Work to complete: Apart from the pictures, reproduce the data below exactly as it stands.

Saved data entries
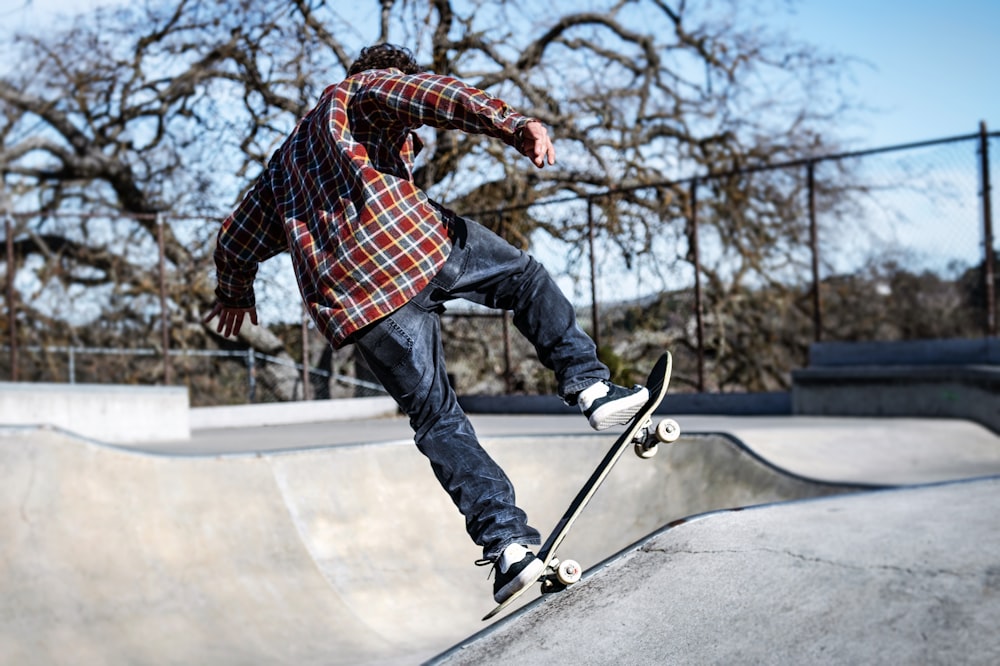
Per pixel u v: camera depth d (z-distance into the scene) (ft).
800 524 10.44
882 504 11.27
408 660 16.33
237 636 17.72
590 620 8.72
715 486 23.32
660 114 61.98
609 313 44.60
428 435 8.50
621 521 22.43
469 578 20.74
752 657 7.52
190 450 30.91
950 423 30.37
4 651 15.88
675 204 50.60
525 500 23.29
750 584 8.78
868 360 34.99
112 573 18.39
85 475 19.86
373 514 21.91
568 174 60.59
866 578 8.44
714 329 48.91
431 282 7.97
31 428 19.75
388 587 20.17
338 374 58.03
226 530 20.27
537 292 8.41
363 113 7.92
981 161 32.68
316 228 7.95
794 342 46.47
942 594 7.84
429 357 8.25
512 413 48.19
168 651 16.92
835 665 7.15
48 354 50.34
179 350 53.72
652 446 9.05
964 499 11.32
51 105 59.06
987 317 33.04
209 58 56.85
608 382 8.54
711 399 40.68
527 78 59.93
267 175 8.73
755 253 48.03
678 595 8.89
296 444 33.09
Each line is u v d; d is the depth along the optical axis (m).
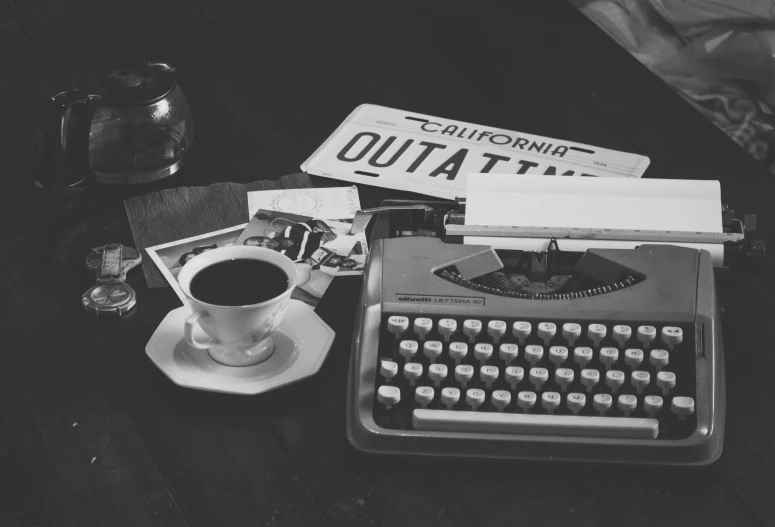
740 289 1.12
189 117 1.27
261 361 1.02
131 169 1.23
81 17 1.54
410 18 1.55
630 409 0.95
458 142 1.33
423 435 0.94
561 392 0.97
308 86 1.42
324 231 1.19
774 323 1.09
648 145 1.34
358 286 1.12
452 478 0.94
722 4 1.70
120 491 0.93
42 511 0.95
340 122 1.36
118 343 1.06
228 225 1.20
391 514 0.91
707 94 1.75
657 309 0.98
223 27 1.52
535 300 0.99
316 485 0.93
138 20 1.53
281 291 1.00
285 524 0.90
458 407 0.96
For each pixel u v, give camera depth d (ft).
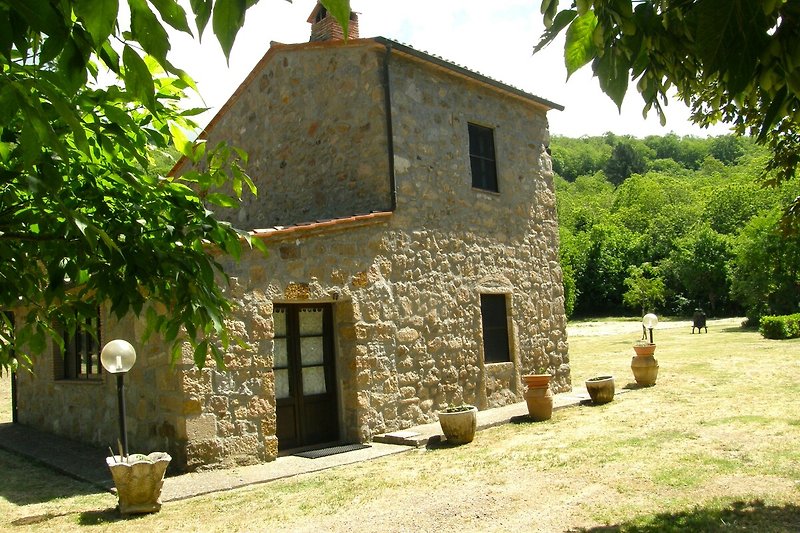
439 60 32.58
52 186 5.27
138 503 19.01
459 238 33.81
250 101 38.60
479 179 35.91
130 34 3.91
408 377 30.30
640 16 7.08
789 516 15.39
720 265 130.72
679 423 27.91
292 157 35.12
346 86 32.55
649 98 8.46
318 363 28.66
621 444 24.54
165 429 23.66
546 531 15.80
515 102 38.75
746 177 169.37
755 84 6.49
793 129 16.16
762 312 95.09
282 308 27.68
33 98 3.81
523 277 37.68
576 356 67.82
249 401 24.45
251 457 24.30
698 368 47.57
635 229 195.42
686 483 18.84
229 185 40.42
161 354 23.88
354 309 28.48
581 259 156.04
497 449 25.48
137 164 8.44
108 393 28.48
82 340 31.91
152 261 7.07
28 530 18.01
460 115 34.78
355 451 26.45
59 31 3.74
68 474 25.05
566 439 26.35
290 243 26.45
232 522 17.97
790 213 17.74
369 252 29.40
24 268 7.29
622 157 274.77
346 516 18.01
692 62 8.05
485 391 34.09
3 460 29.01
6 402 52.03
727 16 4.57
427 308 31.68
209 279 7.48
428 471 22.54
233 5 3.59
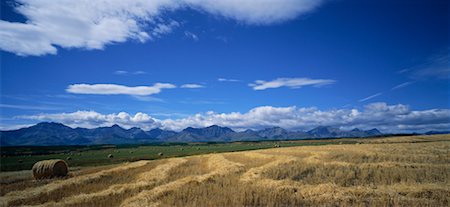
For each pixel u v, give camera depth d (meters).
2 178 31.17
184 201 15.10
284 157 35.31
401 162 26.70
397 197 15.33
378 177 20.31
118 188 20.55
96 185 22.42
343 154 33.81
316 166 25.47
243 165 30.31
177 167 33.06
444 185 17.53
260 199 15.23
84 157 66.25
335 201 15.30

Solution:
Per pixel u v: camera depth d (z-distance into the scene) (ft).
800 524 10.44
882 504 11.27
408 660 16.33
237 636 17.72
590 620 8.72
715 486 23.32
660 114 61.98
609 313 44.60
428 435 8.50
621 521 22.43
469 578 20.74
752 657 7.52
190 450 30.91
950 423 30.37
4 651 15.88
675 204 50.60
525 500 23.29
750 584 8.78
868 360 34.99
112 573 18.39
85 475 19.86
373 514 21.91
568 174 60.59
866 578 8.44
714 329 48.91
431 282 7.97
31 428 19.75
388 587 20.17
338 374 58.03
226 530 20.27
537 292 8.41
363 113 7.92
981 161 32.68
316 228 7.95
794 342 46.47
942 594 7.84
429 357 8.25
512 413 48.19
168 651 16.92
835 665 7.15
48 354 50.34
179 350 53.72
652 446 9.05
964 499 11.32
51 105 59.06
987 317 33.04
209 58 56.85
608 382 8.54
711 399 40.68
527 78 59.93
267 175 8.73
755 253 48.03
678 595 8.89
296 444 33.09
Each line is u v d; d is the depth along the optical axis (m).
740 289 1.12
189 117 1.27
261 361 1.02
131 169 1.23
81 17 1.54
410 18 1.55
630 409 0.95
458 142 1.33
423 435 0.94
561 392 0.97
308 86 1.42
324 231 1.19
774 323 1.09
648 145 1.34
358 286 1.12
452 478 0.94
722 4 1.70
120 491 0.93
42 511 0.95
340 122 1.36
118 343 1.06
228 225 1.20
391 514 0.91
707 94 1.75
657 309 0.98
223 27 1.52
535 300 0.99
316 485 0.93
138 20 1.53
281 291 1.00
285 524 0.90
458 407 0.96
For each pixel u v, give camera depth d (ft).
439 60 32.58
52 186 5.27
138 503 19.01
459 238 33.81
250 101 38.60
479 179 35.91
130 34 3.91
408 377 30.30
640 16 7.08
789 516 15.39
720 265 130.72
679 423 27.91
292 157 35.12
346 86 32.55
649 98 8.46
318 363 28.66
621 444 24.54
165 429 23.66
546 531 15.80
515 102 38.75
746 177 169.37
755 84 6.49
793 129 16.16
762 312 95.09
282 308 27.68
33 98 3.81
523 277 37.68
576 356 67.82
249 401 24.45
251 457 24.30
698 368 47.57
635 229 195.42
686 483 18.84
229 185 40.42
161 354 23.88
354 309 28.48
581 259 156.04
497 449 25.48
137 164 8.44
108 393 28.48
82 340 31.91
152 261 7.07
28 530 18.01
460 115 34.78
355 451 26.45
59 31 3.74
68 474 25.05
566 439 26.35
290 243 26.45
232 522 17.97
790 213 17.74
369 252 29.40
24 268 7.29
622 157 274.77
346 516 18.01
692 62 8.05
485 391 34.09
3 460 29.01
6 402 52.03
727 16 4.57
427 308 31.68
209 279 7.48
428 471 22.54
233 5 3.59
For each pixel u v, give camera depth d (meters).
2 178 31.17
184 201 15.10
284 157 35.31
401 162 26.70
397 197 15.33
378 177 20.31
118 188 20.55
96 185 22.42
343 154 33.81
316 166 25.47
243 165 30.31
177 167 33.06
444 185 17.53
260 199 15.23
84 157 66.25
335 201 15.30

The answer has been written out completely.